> [Stated task A]: Decide whether each statement agrees with the passage on Coherent Hierarchical Culling, answering yes or no and quoting the deciding words: (i) nodes of the hierarchy are processed in back-to-front order; (ii) when an interior node is occluded, one query saves all the draw calls it groups; (iii) the accuracy of the guess about visibility is critical.
> [Stated task B]: Translate into Spanish this sentence from the passage on Coherent Hierarchical Culling: "The good news is that we can do all of this later, whenever the query result arrives."

> [Document passage]:
++++

Render translucent object from back to front

CHC: Coherent Hierarchical Culling

"The algorithm exploits the spatial and temporal coherence of visibility. (...)
Spatial coherence: storing the scene in a hierarchical data structure, processing nodes of the hierarchy in a front-to-back order. (...) If geometry is not the main rendering bottleneck, but rather the number of draw calls issued (Wloka 2003), then making additional draw calls to issue the occlusion queries is a performance loss. With hierarchies, though, interior nodes group a larger number of draw calls, which are all saved if the node is occluded using a single query. (...)
Temporal coherence: if we know what's visible and what's occluded in one frame, it is very likely that the same classification will be correct for most objects in the following frame as well. (...) If we want to have correct images, we need to verify our guess and rectify our choice in case it was wrong. In the first case (the node was actually occluded), we update the classification for the next frame. In the second case (the node was actually visible), we just process (that is, traverse or render) the node normally. The good news is that we can do all of this later, whenever the query result arrives. Note also that the accuracy of our guess is not critical, because we are going to verify it anyway. (...)

++++

> [Entries shown]:
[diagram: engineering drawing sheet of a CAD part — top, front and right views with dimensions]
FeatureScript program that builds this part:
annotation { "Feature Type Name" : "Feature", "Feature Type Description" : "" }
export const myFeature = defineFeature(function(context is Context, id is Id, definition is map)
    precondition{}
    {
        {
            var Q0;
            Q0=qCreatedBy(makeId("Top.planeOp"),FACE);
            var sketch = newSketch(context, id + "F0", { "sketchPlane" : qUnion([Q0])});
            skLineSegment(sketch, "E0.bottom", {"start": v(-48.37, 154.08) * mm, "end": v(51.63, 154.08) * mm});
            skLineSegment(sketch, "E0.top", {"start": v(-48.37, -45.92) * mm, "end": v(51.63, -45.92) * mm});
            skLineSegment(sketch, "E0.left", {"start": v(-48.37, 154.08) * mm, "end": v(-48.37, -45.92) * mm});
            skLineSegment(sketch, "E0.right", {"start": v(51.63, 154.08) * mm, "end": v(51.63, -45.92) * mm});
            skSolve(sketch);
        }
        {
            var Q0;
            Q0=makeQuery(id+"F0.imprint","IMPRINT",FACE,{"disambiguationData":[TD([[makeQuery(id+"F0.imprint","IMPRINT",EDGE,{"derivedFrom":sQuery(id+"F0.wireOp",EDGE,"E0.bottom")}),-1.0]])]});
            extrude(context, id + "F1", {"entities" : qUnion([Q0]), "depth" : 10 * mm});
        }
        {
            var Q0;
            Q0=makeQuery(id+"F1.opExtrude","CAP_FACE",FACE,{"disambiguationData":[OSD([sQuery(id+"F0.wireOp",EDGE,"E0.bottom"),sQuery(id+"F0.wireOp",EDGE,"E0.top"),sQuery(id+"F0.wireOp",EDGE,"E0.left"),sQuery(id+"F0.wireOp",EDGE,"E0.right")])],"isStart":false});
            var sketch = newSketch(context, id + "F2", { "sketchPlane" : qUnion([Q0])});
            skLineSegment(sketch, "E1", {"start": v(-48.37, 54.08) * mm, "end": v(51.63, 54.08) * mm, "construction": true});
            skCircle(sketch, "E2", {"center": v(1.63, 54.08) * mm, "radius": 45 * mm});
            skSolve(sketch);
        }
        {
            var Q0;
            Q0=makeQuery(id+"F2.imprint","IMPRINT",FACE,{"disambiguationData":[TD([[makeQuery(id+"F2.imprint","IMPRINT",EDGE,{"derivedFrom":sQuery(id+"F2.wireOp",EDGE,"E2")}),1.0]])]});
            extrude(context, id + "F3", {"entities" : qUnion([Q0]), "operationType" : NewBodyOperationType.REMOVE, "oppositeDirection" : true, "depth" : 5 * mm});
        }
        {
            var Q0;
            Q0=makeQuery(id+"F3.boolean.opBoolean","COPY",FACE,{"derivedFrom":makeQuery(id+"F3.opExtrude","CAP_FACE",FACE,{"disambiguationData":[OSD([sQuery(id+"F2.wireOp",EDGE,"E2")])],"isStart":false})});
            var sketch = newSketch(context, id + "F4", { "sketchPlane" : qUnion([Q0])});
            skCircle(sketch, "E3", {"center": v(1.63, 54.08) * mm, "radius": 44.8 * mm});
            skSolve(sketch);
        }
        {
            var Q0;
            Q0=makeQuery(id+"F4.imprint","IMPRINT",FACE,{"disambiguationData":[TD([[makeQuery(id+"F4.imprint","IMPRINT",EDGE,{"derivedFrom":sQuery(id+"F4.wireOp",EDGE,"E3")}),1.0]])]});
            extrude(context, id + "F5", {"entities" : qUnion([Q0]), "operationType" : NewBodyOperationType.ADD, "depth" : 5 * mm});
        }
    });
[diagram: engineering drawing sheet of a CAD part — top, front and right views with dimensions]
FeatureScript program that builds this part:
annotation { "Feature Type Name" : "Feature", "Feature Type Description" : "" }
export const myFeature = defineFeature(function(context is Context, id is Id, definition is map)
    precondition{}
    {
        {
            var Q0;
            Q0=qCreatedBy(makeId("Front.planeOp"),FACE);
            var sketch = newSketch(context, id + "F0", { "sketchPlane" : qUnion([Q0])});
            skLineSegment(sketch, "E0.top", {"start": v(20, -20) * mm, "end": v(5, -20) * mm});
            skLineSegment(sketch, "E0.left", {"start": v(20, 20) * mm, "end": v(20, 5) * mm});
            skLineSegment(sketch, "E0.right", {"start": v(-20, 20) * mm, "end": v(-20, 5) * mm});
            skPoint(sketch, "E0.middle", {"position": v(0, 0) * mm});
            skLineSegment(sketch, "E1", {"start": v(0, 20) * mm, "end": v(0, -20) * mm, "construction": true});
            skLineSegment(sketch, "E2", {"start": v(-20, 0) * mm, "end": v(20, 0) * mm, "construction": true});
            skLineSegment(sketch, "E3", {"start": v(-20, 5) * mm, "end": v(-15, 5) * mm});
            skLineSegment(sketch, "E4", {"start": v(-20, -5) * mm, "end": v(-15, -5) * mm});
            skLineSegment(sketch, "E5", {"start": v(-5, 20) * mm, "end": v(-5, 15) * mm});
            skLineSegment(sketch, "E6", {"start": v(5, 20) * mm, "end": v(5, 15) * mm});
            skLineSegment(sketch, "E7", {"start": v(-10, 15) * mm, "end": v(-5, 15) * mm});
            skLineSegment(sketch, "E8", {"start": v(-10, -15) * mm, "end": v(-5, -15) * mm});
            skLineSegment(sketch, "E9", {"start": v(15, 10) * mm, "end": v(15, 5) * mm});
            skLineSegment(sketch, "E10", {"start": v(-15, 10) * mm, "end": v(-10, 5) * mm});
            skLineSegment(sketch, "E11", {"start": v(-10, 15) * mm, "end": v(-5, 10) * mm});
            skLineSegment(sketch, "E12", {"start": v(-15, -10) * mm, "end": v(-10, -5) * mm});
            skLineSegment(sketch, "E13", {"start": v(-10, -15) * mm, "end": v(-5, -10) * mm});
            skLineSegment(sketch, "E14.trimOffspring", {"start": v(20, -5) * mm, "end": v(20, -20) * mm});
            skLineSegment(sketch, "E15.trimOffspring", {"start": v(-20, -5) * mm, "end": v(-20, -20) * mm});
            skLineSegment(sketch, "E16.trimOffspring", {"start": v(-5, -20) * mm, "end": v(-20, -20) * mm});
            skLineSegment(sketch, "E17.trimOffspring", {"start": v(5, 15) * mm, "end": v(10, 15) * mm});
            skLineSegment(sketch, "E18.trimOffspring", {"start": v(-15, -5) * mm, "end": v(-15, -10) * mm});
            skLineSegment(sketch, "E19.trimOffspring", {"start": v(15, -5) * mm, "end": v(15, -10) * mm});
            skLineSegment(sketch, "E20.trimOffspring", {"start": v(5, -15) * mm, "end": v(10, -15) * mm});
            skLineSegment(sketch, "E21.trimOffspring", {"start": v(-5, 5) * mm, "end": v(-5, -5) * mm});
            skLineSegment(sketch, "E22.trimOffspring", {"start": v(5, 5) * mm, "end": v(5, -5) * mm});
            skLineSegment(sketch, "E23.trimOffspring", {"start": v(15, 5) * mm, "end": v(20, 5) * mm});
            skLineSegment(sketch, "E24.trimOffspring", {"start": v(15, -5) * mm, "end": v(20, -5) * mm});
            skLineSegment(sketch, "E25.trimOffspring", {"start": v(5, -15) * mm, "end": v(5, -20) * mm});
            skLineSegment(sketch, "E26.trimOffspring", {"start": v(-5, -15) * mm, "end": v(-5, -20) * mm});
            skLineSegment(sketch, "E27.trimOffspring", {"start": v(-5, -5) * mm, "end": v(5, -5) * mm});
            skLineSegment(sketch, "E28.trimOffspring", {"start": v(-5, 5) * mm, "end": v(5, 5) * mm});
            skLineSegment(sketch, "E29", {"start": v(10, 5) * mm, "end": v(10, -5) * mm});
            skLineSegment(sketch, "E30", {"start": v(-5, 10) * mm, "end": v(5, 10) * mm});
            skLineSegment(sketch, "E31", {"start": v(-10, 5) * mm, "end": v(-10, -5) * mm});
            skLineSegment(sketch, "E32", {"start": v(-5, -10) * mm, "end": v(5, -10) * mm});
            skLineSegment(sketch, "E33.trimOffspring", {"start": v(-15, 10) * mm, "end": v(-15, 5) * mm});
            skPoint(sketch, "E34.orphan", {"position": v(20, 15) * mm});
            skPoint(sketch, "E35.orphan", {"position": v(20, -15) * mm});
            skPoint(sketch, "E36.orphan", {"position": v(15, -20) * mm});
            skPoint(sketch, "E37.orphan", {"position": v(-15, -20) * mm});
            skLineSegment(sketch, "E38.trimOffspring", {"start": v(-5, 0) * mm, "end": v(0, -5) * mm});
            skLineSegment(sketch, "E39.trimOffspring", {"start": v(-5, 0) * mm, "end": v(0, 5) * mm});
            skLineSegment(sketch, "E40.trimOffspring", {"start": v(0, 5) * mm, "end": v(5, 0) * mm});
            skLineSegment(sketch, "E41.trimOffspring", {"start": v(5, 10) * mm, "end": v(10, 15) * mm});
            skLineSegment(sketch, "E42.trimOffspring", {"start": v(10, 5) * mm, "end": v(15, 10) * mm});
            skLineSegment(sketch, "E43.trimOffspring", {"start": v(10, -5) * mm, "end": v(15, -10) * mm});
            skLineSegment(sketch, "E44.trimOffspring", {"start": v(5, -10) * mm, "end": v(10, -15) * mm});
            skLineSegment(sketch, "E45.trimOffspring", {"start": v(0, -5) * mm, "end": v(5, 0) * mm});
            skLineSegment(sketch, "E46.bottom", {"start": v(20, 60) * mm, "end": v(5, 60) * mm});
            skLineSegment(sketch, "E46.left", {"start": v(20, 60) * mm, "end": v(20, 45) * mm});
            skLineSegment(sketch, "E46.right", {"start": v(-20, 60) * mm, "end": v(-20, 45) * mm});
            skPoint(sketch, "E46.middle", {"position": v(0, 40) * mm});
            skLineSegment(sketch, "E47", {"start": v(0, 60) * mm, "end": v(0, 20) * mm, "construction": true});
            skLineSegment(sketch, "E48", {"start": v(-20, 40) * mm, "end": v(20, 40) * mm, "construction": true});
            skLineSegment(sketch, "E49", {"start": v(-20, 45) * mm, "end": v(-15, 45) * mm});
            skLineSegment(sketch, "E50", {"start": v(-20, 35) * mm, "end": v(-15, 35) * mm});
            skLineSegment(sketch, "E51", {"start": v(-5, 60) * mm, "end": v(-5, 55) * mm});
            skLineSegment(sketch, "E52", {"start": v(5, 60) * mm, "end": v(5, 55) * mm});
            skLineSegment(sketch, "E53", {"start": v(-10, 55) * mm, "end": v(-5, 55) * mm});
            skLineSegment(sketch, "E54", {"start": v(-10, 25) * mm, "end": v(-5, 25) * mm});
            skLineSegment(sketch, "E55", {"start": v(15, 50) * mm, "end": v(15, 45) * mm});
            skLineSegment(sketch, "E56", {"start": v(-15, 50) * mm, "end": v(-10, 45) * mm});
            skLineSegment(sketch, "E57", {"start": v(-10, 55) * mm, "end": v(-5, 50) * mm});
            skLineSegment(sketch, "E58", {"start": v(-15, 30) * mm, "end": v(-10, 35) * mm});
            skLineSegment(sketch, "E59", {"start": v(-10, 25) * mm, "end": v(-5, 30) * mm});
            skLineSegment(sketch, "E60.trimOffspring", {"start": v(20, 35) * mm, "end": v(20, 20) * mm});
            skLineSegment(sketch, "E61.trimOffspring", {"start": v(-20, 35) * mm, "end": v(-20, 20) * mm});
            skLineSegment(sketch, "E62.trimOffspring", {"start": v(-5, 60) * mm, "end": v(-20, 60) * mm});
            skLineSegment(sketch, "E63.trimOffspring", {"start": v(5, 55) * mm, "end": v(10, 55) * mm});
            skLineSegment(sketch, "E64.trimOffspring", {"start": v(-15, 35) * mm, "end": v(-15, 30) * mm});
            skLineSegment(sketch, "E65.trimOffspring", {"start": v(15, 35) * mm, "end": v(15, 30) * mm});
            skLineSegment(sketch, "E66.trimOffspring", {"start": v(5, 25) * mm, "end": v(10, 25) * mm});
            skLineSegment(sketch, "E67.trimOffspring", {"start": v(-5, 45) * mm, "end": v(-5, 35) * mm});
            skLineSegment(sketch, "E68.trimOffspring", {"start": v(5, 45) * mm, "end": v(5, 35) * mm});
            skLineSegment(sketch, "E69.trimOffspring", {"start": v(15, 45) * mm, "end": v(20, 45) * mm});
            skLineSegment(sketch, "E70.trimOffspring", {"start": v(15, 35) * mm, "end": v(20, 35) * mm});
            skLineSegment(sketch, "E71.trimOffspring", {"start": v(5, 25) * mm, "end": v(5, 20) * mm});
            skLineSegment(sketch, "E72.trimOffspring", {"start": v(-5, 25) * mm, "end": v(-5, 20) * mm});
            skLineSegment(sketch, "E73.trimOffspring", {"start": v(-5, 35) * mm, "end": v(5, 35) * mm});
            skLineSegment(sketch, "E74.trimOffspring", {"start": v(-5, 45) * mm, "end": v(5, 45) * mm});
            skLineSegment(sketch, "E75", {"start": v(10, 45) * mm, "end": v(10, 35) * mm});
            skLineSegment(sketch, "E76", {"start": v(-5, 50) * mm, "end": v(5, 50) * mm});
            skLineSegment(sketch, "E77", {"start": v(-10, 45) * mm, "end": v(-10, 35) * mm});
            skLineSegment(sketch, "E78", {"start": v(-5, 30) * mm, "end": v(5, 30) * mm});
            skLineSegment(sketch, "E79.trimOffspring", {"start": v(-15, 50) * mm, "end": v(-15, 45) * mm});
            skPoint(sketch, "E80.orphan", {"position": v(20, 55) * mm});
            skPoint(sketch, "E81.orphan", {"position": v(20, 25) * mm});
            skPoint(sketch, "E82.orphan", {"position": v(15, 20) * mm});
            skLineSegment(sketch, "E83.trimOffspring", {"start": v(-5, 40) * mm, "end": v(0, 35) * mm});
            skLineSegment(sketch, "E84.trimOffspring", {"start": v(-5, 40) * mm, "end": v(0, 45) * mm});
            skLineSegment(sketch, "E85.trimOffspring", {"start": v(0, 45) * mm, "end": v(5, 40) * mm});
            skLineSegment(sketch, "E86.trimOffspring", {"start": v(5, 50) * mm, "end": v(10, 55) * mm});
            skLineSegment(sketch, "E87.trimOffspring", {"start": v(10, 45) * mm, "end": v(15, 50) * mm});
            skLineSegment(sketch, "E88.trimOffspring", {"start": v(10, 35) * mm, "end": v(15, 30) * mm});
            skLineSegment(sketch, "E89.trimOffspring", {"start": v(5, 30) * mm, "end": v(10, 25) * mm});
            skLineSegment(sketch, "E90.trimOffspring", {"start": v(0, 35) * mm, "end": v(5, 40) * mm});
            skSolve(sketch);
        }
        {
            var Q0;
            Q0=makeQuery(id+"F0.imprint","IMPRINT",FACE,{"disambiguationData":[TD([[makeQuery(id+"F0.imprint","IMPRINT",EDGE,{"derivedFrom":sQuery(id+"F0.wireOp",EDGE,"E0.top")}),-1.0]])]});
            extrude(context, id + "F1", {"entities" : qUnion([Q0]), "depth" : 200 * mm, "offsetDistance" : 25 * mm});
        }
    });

++++

> [Answer A]:
(i) No: "processing nodes of the hierarchy in a front-to-back order."
(ii) Yes: "interior nodes group a larger number of draw calls, which are all saved if the node is occluded using a single query."
(iii) No: "Note also that the accuracy of our guess is not critical, because we are going to verify it anyway."

> [Answer B]: La buena noticia es que podemos hacer todo esto más tarde, cuando llegue el resultado de la consulta.